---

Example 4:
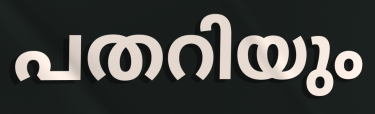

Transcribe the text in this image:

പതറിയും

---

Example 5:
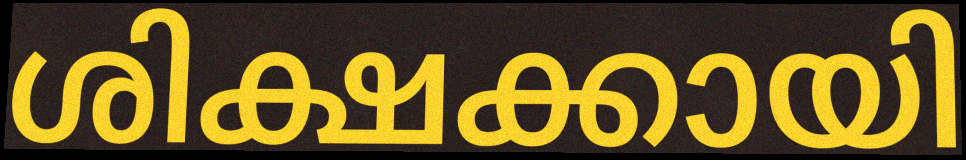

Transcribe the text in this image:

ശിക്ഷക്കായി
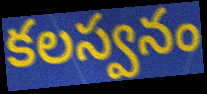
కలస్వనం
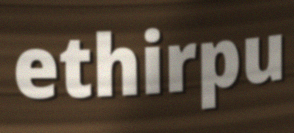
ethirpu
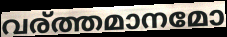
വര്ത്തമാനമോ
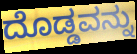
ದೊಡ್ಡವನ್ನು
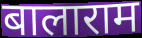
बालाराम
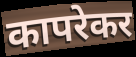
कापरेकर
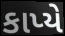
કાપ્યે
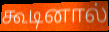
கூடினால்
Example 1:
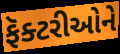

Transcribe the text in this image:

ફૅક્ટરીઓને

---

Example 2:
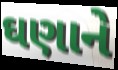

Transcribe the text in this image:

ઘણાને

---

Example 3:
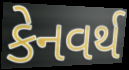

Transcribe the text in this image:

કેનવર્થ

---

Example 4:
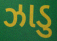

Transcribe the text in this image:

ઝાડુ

_ _ _ _

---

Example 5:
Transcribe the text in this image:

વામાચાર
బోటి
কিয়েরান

_ _ _ _

■ **Try it**:
Every line in the listing above that mentions "Example" should be returned.

■ **Solution to this problem**:
Example 4:
Example 5:
Example 1:
Example 2:
Example 3:
Example 4:
Example 5:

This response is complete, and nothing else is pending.